What I'd love to see in Squeak

Daniel Joyce daniel.a.joyce at worldnet.att.net
Sun Feb 1 21:55:54 UTC 2004


> 1) I'd love a read-eval-print-loop that acts like all the other
> read-eval-print-loops I'm used to. This business of selecting text and
> hitting alt-P or ctrl-P or whatever is driving both me and Sarah (the
> student I have working with me) nuts for some reason. I want to type a
> line, hit return, and have the result print on a new line. I want to be
> able to hit the up arrow to select previous inputs, and use some sort of
> completion to refine that, like in MATLAB.
>

	Python has that...

> 2) A standard multidimensional array class, built into the image, that
> everyone can depend on and use in a consistent way. Squeak arrays as far
> as I can tell are 1-D. (Maybe I'm confused on that and someone can help
> me.)

	Numeric Python has that... Very Very Powerful ones. So much so, the Python 
Imaging library uses it.
	
>
> If you want Squeak to win the Hearts and Minds of ECEs, or engineers in
> general, having a built-in suite of linear algebra operations would be a
> good thing. I'd love to see MATLAB type functionality in Squeak, where I
> could do something like, say,
>
> (((a square) + (b sqrt)) inv) matrixMult: c
>

	Numeric Python again...

> to square all the elements of a, take the square root of all the elements
> of b, and then invert that matrix and then multiply it by another matrix
> c, all in one line. (I'm not really comfortable with mentally parsing a
> complicated set of message send yet, so my Squeak code tends to have a ton
> of parens, or else I get horribly confused.)
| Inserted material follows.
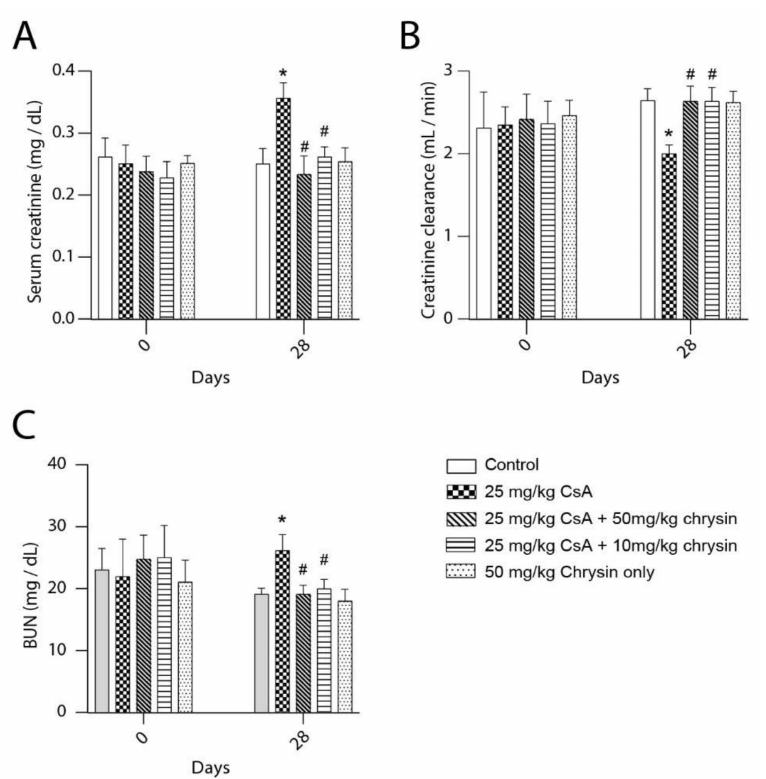
Figure 1. Effect of chrysin on cyclosporine A (CsA)-induced renal dysfunction. Male Sprague Dawley rats were treated with 25 mg/kg cyclosporine A (CsA) with or without 10 mg/kg or 50 mg/kg chrysin. ( A ) Serum creatinine, ( B ) creatinine clearance and ( C ) BUN levels measured on days 0 and 28 are shown. Data is represented as means ± SD with at least 5 animals per treatment group. Statistical significance was determined by one-way ANOVA followed by Tukey’s test for multiple comparisons.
	Numeric Python, and the linear algebra add-on
>
> I've read that you folks are worried about "image bloat" - rightfully so -
> but I'm concerned that if everyone has their own various different
> packages for doing linear algebra, that would lead to a Tower of Babel
> situation.

	Well, Python has several things I like....

	1) Sane library/import systems. Sane namespaces.
	2) The ability to code extensions in C, and hook them into Python, and have 
them appear as other Pythonic Object. When PyPy comes out, with it's dynamic 
recomplier, and written in itself, it will have what Squeak has been 
promising for 5 years. Squeak is written in itself, yes, but the new Jitter 
has gone through 4-5 aborted stalled attempts.
	3) It has no wonderous GUI. But I can choose to use it, or loose it. IDLE is 
very nice, and there is no reason why one couldn't write a ST like 
environment on top of python. With Python's syntax, it'd be very easy to make 
it support both 'self' and 'smalltalk' behaviors. The object model is 
infinitely flexible. Python's sound support WORKS, unlike Squeak on Linux 
which to break in different ways at different times.
	4) Python supports a wide variety of 3rd party tools and libraries. 
TwistedMatrix alone is a networking library that Squeak, or any language 
would kill to have. Very well written, very, excedingly easy to use.